Primeiro, criaremos uma nova classe chamada ListaLigada. Seus atributos são um inteiro que contém o comprimento da lista e uma referência para o primeiro nó. Objetos do tipo ListaLigada servem como cabos (handles) para se manipular listas de objetos No:
class ListaLigada:
def __init__(self):
self.comprimento = 0
self.cabeca = None
Uma coisa legal acerca da classe ListaLigada é que ela provê um lugar natural para se colocar funções envoltórias como imprimeDeTrasParaFrenteLegal, que podemos transformar em um método da classe ListaLigada:
class ListaLigada:
...
def imprimeDeTrasParaFrente(self):
print "[",
if self.cabeca != None :
self.cabeca.imprimeDeTrasParaFrente()
print "]",
class No:
...
def imprimeDeTrasParaFrente(self):
if self.proximo != None:
rabo = self.proximo
rabo.imprimeDeTrasParaFrente()
print self.carga,
Apenas para tornar as coisas confusas, mudamos o nome de imprimeDeTrasParaFrenteLegal. Agora existem dois métodos chamados imprimeDeTrasParaFrente: um na classe No (o ajudador); e um na classe ListaLigada``(o envoltório). Quano o envoltório invoca ``self.cabeca.imprimeDeTrasParaFrente, ele está invocando o ajudador, porque self.cabeca é um objeto No.
Outro benefício da classe ListaLigada é que ela torna mais fácil adicionar e remover o primeiro elemento de uma lista. Por exemplo, adicionaPrimeiro é um método para ListaLigada; ele toma um item de carga como argumento e o coloca no início da lista:
class ListaLigada:
...
def adicionaPrimeiro(self, carga):
no = No(carga)
no.proximo = self.cabeca
self.cabeca = no
self.comprimento = self.comprimento + 1
Como de costume, você deve conferir códigos como este para ver se eles tratam os casos especiais. Por exemplo, o que acontece se a lista está inicialmente vazia?
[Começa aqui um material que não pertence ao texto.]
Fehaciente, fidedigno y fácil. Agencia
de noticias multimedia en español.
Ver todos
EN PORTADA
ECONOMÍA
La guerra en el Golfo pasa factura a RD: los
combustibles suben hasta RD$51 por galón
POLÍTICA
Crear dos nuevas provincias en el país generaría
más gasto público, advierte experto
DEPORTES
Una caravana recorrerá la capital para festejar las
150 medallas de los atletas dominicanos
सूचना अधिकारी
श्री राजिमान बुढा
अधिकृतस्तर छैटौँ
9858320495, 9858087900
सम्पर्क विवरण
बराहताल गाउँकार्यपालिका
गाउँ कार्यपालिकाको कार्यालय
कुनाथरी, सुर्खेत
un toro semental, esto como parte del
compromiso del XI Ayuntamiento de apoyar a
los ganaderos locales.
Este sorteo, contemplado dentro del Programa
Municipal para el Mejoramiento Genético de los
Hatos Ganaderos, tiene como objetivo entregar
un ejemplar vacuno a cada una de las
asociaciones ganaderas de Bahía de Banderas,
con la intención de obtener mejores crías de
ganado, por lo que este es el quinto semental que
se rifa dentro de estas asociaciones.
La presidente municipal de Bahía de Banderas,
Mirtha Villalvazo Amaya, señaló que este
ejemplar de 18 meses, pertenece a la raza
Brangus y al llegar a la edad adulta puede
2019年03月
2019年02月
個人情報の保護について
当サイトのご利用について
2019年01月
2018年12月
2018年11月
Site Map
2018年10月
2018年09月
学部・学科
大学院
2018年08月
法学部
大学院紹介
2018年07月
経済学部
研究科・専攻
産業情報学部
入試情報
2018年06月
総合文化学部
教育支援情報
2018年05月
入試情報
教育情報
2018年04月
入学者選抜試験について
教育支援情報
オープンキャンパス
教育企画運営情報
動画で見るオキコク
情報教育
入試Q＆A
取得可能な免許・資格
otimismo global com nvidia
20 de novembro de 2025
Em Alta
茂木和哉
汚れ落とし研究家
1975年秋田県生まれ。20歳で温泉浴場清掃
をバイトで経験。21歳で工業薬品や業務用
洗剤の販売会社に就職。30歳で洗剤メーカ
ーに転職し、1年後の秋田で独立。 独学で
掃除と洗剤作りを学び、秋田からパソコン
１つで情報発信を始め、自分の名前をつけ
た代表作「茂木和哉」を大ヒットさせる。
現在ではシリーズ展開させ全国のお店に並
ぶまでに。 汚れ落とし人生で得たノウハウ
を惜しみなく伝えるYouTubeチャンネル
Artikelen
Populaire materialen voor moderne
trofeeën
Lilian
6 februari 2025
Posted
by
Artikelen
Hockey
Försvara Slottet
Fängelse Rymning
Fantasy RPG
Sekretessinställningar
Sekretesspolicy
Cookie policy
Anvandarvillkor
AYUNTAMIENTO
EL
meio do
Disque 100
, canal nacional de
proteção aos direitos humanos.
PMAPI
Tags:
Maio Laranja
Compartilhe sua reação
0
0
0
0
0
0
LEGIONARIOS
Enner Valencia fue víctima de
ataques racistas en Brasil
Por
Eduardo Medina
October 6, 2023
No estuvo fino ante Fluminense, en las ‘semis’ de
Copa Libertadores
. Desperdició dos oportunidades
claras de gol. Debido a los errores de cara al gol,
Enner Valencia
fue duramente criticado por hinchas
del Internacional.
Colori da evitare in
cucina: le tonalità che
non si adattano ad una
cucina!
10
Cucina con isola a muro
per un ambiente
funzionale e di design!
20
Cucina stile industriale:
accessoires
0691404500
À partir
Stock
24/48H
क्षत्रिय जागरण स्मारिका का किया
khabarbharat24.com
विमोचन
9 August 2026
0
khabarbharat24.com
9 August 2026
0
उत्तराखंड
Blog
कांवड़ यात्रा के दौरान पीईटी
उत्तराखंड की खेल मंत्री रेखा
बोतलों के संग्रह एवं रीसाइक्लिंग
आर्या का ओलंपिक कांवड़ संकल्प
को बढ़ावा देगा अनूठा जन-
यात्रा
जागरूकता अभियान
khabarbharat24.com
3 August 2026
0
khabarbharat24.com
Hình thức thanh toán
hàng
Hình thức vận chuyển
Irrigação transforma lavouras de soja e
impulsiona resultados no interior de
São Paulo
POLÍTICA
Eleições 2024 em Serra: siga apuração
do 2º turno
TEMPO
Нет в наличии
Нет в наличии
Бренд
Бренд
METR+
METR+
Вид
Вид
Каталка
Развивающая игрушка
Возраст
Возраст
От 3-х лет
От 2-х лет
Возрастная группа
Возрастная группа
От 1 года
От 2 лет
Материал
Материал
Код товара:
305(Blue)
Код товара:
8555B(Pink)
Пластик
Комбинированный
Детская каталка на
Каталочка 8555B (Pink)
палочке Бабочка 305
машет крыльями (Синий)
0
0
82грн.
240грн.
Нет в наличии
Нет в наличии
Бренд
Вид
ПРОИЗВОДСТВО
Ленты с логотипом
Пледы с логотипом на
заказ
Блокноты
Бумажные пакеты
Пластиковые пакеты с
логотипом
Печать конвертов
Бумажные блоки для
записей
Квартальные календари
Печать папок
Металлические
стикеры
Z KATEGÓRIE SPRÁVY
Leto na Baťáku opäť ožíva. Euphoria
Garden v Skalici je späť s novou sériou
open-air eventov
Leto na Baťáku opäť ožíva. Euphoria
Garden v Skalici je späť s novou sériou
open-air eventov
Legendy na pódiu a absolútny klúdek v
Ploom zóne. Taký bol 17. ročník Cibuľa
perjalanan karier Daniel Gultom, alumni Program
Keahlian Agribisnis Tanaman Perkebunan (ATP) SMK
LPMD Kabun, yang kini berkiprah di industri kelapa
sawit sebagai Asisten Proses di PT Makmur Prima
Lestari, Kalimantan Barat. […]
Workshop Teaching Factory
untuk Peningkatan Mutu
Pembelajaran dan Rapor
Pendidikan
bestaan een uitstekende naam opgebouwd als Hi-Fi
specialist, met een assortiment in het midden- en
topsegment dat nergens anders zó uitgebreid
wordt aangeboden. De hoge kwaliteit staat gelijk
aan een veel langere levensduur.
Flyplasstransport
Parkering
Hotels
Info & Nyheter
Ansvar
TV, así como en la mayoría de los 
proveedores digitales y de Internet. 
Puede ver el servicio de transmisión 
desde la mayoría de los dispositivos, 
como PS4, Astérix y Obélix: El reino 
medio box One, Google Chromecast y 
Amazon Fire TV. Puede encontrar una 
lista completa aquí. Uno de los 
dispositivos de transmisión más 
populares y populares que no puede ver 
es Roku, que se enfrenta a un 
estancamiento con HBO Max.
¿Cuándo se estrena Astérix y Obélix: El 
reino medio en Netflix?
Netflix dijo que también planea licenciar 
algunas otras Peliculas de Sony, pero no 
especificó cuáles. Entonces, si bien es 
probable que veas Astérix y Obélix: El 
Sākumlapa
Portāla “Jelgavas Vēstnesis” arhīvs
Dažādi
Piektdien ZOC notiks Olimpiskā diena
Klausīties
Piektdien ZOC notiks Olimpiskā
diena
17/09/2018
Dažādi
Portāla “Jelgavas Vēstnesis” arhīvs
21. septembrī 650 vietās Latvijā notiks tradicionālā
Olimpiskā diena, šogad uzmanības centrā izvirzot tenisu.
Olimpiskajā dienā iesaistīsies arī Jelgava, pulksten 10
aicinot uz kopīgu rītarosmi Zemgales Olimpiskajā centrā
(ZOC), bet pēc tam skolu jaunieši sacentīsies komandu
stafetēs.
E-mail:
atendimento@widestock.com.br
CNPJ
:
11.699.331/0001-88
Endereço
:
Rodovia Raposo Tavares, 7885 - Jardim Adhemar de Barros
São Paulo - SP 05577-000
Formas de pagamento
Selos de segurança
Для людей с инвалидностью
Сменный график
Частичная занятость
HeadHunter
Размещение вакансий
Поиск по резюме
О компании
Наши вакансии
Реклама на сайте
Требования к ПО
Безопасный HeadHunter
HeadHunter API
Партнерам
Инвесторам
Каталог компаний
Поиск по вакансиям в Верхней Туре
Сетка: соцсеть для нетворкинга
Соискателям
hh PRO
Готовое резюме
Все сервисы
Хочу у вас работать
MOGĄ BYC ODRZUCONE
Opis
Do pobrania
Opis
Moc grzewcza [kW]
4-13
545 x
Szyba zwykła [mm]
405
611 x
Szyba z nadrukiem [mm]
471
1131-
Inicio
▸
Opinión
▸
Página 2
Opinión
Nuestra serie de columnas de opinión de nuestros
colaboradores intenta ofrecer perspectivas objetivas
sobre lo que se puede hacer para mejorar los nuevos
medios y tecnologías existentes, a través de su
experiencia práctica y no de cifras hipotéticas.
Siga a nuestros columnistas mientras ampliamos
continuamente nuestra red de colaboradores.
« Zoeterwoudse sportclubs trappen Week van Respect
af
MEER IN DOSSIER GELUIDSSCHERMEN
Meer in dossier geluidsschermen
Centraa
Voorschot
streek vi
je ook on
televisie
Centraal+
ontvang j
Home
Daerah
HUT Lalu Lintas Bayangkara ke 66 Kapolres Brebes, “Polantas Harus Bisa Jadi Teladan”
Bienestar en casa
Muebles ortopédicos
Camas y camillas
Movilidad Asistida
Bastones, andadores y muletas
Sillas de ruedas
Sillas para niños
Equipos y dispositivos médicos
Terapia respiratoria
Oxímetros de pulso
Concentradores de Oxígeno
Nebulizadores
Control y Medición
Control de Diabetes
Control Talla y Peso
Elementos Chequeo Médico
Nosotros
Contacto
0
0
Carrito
Algumas listas são “bem formadas”; outras não o são. Por exemplo, se uma lista contém um laço, ela fará muitos de nossos métodos falharem, de modo que podemos querer requerer que listas não contenham laços. Outro requerimento é que o valor de comprimento no objeto ListaLigada seja igual ao número real de nós da lista.
Requerimentos como estes são chamados de invariantes porque, idealmente, eles deveriam ser verdade para cada objeto o tempo todo. Especificar invariantes para objetos é um prática de programação útil porque torna mais fácil provar a correção do código, verificar a integridade das estruturas de dados e detectar erros.
Uma coisa que algumas vezes é confusa acerca de invariantes é que existem momentos em que eles são violados. Por exemplo, no meio de adicionaPrimeiro, após termos adicionado o nó mas antes de termos incrementado comprimento, o invariante é violado. Este tipo de violação é aceitável; de fato, é freqüentemente impossível modificar um objeto sem violar um invariante por, no mínimo, um pequeno instante. Normalmente, requeremos que cada método que viola um invariante deve restaurar este invariante.
Se há qualquer aumento significativo de código no qual o invariante é violado, é importante tornar isto claro nos comentários, de modo que nenhuma operação seja feita que dependa daquele invariante.